Les jardins de Bomarzo

01.05.2017
Jardin de Bomarzo - Dragon (photo d'Erin, Creative Commons)

Jardin de Bomarzo - Dragon (photo d'Erin, Creative Commons)

Fantasmagories grotesques ? Divertissement princier ? Errance initiatique ? Parabole alchimique ? Ensevelies de végétation plus de trois siècles, les créatures de roche volcanique du jardin de Bomarzo, dans le Latium, forment un rébus minéral qui réfute la raison et défie l’effroi.

Au bas d’un château perché de la province de Viterbe, dans la commune de Bomarzo, un petit bois ménage une promenade peuplée de sculptures monumentales jaillies de la mythologie, ou saillantes d’un cauchemar s’immisçant en ce monde. Ce château est celui de la famille Orsini, haute lignée de la noblesse italienne pourvoyant condottieres et papes à l’Histoire ; ce jardin de géants pétrifiés, bien mal nommé Parc des Monstres, fut le souhait de Pier Francesco « Vicino » Orsini (~1523-1585), grand condottière en son temps, mis en œuvre par l’architecte Pirro Ligorio (~1510-1583), et ses sculptures furent supposément confiées à Simone Moschino (1533-1610). Son ouvrage, qui se déploya des années 1550 à 1585 ou 88, s’inscrit dans la période du maniérisme européen qui prolonge et déjette l’humanisme raisonné de la Renaissance italienne.

Du courant artistique maniériste, appellation issue de « maniera » en italien, utilisée au sens d’ « à la manière » de Raphaël ou Michel-Ange, les deux titans tutélaires des arts de leur temps, ce jardin étrange, aussi nommé Bois Sacré, ne semble en retenir que l’usage des symboles et des disproportions, mais s’en différencie formellement. Surtout s’il est considéré en regard des jardins italiens d’alors, classiquement terrassés, agréables et agrémentés de jeux d’eau.

Ici, le parcours parsemé d’une trentaine de titans de pierre évoque plutôt un itinéraire symbolique des mystères de l’Antiquité, figurant Protée, Héraclès, Pégase, un dragon, la Bouche des Enfers… un orque gueule béante paraît attendre la tortue surmontée des armoiries des Orsini… la maison oblique pourrait représenter l’Eglise alors divisée… Chaque statue présente une inscription sibylline d’avertissement, la plupart devenues illisibles. Cette statuaire expressive rappelle aux historiens d’art celle étrusque – ceux-ci ayant été présents dans la région, ou celle orientale, grimaçante… Le cheminement de ce jardin en sous-bois ménage ses apparitions qui fascinent les sens et instruisent allégoriquement la conscience, conduisant enfin à une clairière où un temple classique est dédié à l’aimée du prince – comme aussi bien à l’épouse alchimique, Sophia, la sagesse qui couronne la quête spirituelle.
Ce jardin de sauvagerie où la nature enserre ces dieux dangereux qu’il faut affronter pour croître, annonce par son exubérance l’art baroque. Mais quand celui-ci voit le jour, déjà la nature sauvage a recouvert ses inquiétants habitants : le parc sera à l’abandon jusqu’au XXe siècle.

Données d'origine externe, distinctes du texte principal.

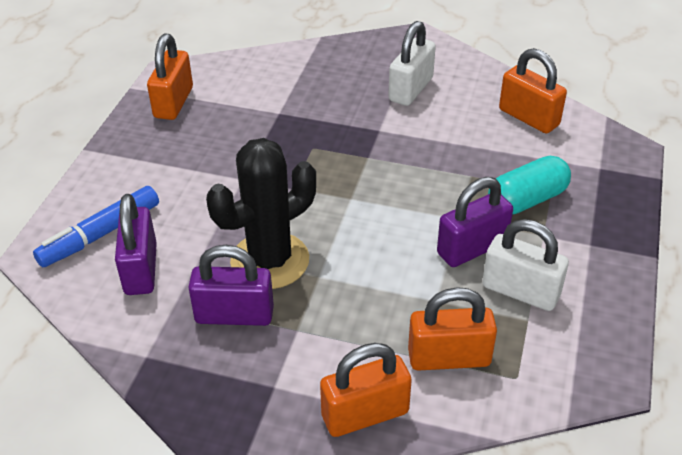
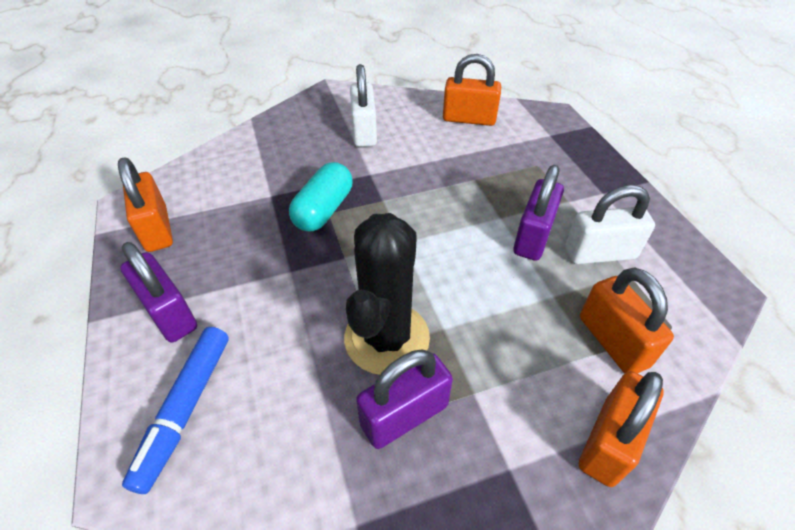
camera: 35 degrees left, 5 degrees up
(141, 269) = (265, 423): purple padlock -> purple padlock (169, 313)
(449, 357) = (612, 341): orange padlock -> orange padlock turned 75 degrees counterclockwise
(527, 200) = (530, 180): turquoise capsule -> turquoise capsule (324, 210)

Quelques grands artistes vinrent errer parmi ses vestiges, dont Claude Lorrain (~1600/1682) et Johann Wolfgang von Goethe (1749-1832), mais on attribue à la présence de Salvador Dali la résurrection de ce parc dont l’art entre en résonnance avec le surréalisme. Le cinéaste Michelangelo Antonioni lui consacre un court documentaire, Manuel Mujica Lainez et André-Pieyre de Mandiargues chacun un récit, Alberto Ginastera un opéra dodécaphonique, Niki de Saint-Phalle s’en inspire ouvertement, particulièrement avec sa Grande Papesse des jardins des Tarots et les créatures de Bomarzo, photographiées par Herbert List et Brassaï, feront régulièrement leur caméo dans divers films.

La diffusion des images chasse les mystères, met les esprits en fuite, interdit cet effet de découverte qui laisse interdit. Il faudrait pouvoir oublier ce qu’on a vu, à commencer par ce qu’on a lu, pour laisser ce cirque de cauchemars inciter son visiteur à conquérir son jardin surnaturel.